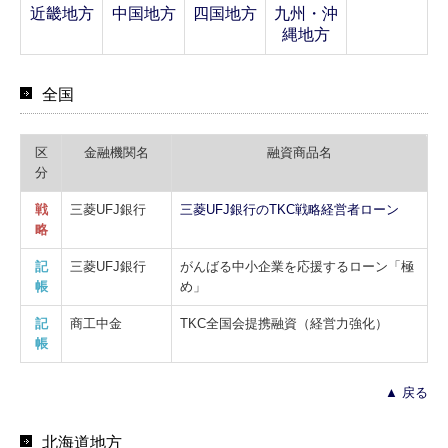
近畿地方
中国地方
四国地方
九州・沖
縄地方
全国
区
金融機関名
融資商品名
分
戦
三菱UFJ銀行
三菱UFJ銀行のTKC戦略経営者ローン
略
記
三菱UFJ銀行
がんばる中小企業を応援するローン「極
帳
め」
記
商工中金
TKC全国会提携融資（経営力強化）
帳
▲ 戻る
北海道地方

• • • • •

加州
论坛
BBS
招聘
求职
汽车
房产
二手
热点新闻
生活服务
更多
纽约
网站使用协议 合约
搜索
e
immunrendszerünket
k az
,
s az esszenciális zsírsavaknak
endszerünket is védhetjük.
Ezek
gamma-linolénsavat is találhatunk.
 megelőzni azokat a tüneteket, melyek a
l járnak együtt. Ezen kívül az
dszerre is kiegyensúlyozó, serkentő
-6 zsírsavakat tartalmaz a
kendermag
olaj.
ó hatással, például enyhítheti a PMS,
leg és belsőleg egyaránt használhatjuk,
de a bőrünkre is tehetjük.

• • • • •

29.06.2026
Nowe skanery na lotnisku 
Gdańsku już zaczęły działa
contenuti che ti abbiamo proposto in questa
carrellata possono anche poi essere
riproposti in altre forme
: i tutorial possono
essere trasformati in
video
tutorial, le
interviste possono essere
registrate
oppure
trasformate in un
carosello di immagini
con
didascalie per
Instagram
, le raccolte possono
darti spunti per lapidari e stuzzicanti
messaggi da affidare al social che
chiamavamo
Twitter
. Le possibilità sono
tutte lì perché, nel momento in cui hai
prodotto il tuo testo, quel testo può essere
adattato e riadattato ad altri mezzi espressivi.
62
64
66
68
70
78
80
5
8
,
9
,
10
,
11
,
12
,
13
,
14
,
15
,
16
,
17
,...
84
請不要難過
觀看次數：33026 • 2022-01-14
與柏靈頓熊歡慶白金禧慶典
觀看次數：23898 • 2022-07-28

• • • • •

__Written task__: Across the material above, count every line holding "essere" and write down only the number.

__Solved exercise__: 4